Drillers snag leases near Bears Ears monument
The Trump administration successfully sold off all available drilling plots in Utah, including areas near the original Bears Ears National Monument.
The Bureau of Land Management (BLM) sold all 43 plots it made available during its online auction Tuesday, bringing in more than $1.5 million in projected revenues. The more than 51,000 acres of land in Utah were snapped up by a handful of oil companies.
The revenue is a boost to Interior Secretary Ryan Zinke’s push to raise more money off public land lease sales.
Plots sold during the auction include areas where conservation groups have protested potential drilling.
None of the lands that recently lost their monument status at Bears Ears were on the auction block, but the environmental groups fear drilling is moving too close to the now smaller park. President Trump in December announced plans to shrink the size of Bears Ears and another national monument in Utah.
Land conservation group Center for Western Priorities (CWP) criticized the sales of land adjacent to the monument.
“The Trump administration’s all-out assault on America’s public lands was on full display this morning in southern Utah. In its rush to drill everywhere, the Interior Department handed out leases on the doorstep of three national monuments that protect our nation’s natural and cultural heritage,” CWP Deputy Director Greg Zimmerman said Tuesday in a statement.
“At this rate, Americans visiting national parks and monuments in Utah will soon be met by a pumpjack at every park entrance.”
Oil companies also grabbed plots where the National Park Service has raised concerns about drilling.
In October, the NPS superintendent who oversees Southeast Utah submitted a comment to BLM on the lease sales of 13 plots close to Hovenweep National Monument. The superintendent warned that drilling there could affect “air quality, dark night sky, scenic value, soundscapes and groundwater quality.” The closest plot is located 3 miles from the monument.
Those plots sold for between $3 and $91 an acre, mostly to Ayers Energy LLC of Bedford, Texas.
The interest shown in the plot sales surprised industry experts and conservationists alike, who viewed the land in Utah as largely unappealing.
“I have noted several times that that area has always been low potential and difficult. It’s difficult geology and ever since the controversy over Bears Ears arose, I’ve been trying to find anybody who is interested in that area to understand it and I’ve been unsuccessful for the past two years,” said Kathleen Sgamma, president of energy group Western Energy Alliance.
Landon Newell, staff attorney at the Southern Utah Wilderness Alliance, said he was shocked by the number of bids for plots largely believed to hold little to no oil assets.
“It is somewhat surprising that each parcel offered received bids.
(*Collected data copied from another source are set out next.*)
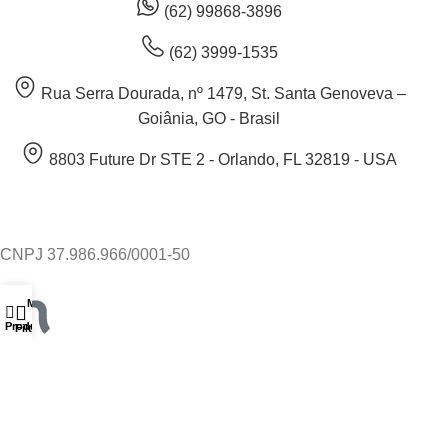
(62) 99868-3896
(62) 3999-1535
Rua Serra Dourada, nº 1479, St. Santa Genoveva –
Goiânia, GO - Brasil
8803 Future Dr STE 2 - Orlando, FL 32819 - USA
CNPJ 37.986.966/0001-50
Minha conta
Produtos
Filtros
Desenvolvimento por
This area does not have high energy development potential, including for oil and gas,” he said. “In the past year and a half there have only been 7 or 8 oil and gas drilling applications received for all of San Juan County — the county where most of the parcels are located.
He also said the results raised questions about whether Interior’s decision to roll back monument restrictions on Bears Ears was motivated by drilling.
“The lease sale lends additional support for the belief that gaining access to oil and gas resources was a central motivation for rescinding Bears Ears,” Newell said.
Secretary Zinke has made it a goal to finance the department’s more than $12 billion backlog of upgrades through lease sales on public lands and waters.
In a press conference with reporters in February following the release of the White House budget, Zinke said “sovereignty should mean something, so we’re focusing on that.”
“Our growth curve continues to be impressive. As this country focuses on energy dominance, we’ll see this budget request increase going into our parks and schools,” he said of taking advantage of drilling on public lands.